## [Task instructions]
Using the data below, count the lines that carry the string "puertos" and write only the count.

## [Data for this exercise]
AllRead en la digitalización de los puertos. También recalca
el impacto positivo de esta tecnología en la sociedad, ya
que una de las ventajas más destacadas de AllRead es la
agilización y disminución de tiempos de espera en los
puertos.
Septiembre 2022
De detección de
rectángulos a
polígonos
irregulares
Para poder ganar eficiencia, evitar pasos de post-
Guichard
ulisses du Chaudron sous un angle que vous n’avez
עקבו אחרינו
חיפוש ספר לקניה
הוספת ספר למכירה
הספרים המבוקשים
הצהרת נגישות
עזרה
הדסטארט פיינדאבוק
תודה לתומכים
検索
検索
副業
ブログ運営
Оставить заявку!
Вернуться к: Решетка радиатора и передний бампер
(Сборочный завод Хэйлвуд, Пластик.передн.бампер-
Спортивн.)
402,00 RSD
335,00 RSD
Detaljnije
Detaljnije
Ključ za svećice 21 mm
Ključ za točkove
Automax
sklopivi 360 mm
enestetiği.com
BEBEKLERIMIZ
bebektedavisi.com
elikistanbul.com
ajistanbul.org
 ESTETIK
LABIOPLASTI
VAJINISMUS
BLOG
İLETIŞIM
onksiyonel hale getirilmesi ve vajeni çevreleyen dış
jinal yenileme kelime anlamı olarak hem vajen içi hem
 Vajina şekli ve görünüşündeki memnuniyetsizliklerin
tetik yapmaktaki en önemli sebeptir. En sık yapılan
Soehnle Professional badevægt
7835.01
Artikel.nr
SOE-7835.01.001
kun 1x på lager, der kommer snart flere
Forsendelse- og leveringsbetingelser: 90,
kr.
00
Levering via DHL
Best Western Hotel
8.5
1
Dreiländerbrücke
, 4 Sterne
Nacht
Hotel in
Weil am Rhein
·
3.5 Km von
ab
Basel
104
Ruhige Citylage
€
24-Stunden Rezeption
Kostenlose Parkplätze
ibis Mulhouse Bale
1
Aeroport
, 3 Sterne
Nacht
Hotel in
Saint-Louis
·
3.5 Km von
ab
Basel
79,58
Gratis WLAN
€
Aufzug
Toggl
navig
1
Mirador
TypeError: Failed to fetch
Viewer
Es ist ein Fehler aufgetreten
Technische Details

## [Reply to the exercise]
2